Once all my music is installed, I didn't really have an issue with playback - although I noticed that WMP is more responsive with its search - especially under Vista.

"Another thing is Apple's visualizer, what is up with that thing?"

Visualizers have never turned my crank - with the possible exception of MilkDrop for WinAmp that I used to use a couple of years ago. I do know that the default visualizers in WMP are so out of date it's not funny. It seems that's the only thing MS didn't upgrade ;-)

"As a fun aside, I tried this when iTunes 7 came out, and I'd like anyone else running windows to give it a shot."

This I have to try, I know running WMP11 and UltraPlayer side by side is no problem at all. Then again, UP isn't all that system hungry.

sticknick October 31, 2006 (Article Rating: )


Windows Media Player 11 has one of the worst interfaces imaginable. Ctrl-P to pause? It doesn't even do podcasts!

Brief 1:
Which media player programs does the music-player discussion name? List every one.
Brief 2:
How would the music-player discussion go on after its last sentence? Continue it from that point.

Dataset content:
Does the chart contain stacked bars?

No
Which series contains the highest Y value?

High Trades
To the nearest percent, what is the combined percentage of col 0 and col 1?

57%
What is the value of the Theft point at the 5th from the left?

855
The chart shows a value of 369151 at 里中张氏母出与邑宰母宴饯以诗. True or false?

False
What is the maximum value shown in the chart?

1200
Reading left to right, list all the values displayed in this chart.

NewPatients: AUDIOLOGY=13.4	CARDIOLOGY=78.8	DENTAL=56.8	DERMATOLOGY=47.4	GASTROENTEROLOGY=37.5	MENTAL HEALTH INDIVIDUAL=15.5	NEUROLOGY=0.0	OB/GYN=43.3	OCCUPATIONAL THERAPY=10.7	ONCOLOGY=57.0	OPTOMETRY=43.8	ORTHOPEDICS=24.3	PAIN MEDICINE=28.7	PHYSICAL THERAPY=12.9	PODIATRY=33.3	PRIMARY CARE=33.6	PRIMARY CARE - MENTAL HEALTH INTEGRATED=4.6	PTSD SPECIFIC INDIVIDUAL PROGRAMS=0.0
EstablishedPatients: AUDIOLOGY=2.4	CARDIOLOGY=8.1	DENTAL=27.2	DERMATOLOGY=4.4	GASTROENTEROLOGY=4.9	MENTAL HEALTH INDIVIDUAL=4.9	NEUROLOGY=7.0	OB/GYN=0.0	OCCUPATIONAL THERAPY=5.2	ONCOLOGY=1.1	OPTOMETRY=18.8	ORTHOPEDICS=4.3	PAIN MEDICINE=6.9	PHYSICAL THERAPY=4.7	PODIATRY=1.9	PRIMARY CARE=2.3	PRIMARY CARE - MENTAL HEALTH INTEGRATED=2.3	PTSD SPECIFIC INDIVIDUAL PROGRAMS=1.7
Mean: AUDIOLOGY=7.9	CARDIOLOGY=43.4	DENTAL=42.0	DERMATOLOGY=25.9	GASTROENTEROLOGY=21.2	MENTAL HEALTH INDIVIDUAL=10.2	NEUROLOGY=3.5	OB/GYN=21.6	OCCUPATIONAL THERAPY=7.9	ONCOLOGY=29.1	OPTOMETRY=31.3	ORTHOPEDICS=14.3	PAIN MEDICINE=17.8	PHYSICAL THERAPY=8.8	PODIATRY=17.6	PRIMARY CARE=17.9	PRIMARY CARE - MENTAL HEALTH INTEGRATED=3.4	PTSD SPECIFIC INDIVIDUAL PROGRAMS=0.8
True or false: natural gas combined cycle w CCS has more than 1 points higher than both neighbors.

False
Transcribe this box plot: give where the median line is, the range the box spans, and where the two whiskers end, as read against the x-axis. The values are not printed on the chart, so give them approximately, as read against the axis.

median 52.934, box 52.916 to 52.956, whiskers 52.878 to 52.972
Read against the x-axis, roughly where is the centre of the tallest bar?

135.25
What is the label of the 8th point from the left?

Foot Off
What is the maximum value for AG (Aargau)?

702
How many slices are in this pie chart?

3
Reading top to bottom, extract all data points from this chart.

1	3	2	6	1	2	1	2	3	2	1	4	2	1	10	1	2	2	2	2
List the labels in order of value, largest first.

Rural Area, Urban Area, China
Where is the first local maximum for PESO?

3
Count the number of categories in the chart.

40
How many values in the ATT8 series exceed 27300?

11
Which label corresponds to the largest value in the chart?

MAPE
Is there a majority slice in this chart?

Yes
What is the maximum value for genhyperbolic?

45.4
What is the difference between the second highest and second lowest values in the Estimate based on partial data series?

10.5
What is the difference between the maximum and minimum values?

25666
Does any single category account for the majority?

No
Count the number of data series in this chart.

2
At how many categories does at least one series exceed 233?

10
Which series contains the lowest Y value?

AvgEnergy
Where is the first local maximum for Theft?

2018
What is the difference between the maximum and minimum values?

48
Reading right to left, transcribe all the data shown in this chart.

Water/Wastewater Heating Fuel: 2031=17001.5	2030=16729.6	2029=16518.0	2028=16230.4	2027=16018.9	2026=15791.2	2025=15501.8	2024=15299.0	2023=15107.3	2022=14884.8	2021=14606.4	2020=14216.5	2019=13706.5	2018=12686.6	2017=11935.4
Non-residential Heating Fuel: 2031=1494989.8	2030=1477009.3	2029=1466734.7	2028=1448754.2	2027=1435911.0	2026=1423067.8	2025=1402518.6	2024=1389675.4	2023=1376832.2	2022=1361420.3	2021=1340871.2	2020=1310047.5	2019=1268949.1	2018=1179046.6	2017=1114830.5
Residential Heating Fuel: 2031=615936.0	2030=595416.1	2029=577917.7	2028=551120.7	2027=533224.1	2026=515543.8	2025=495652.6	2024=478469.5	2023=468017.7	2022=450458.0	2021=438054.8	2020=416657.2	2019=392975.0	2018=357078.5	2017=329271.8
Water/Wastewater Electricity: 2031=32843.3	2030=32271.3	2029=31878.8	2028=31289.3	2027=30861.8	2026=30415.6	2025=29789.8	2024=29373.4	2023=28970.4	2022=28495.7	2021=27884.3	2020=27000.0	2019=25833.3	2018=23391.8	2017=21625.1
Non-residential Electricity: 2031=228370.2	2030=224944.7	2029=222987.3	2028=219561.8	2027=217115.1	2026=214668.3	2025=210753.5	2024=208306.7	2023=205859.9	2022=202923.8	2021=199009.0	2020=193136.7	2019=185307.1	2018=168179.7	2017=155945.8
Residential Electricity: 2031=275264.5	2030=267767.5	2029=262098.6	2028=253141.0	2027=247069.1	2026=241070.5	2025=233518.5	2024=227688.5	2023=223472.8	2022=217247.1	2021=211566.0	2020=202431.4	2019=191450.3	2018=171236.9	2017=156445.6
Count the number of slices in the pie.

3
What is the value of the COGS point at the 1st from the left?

Answer 1:
Windows Media Player (WMP, WMP11), iTunes, WinAmp, UltraPlayer

Answer 2:
"And Microsoft's upcoming Zune portable player will eschew WMP 11 for its own proprietary interface."

This is the first that I've noticed this...so in other words, WMP11 is already obsolete anyway because Microsoft is abandoning it?

Does this company even know what it's doing anymore? No wonder Apple's iTunes is the #1 media player in the world on both Macs and PCs.

Preseton October 31, 2006 (Article Rating: )


Another IE7 flaw that was announced two years ago in IE6:

http://www.networkworld.com/news/2006/103006-microsofts-new-browser-haunted-by.html

How do you guys defend this crap?

Preseton October 31, 2006 (Article Rating: )


"This I have to try, I know running WMP11 and UltraPlayer side by side is no problem at all. Then again, UP isn't all that system hungry."

Its not even that it taps the system out, its something with the way the audio stream is handled. Its just silly to watch them side by side, iTunes behaving like a drunken bear and whatnot.

will84 October 31, 2006 (Article Rating: )


I gave it another shot running on the Core2 PC. This time I moved the sound decoding off board through Optical SPDIF to a separate decoder and iTunes seems A-OK with sound decoding. But it could have just been hardware specific with my other box.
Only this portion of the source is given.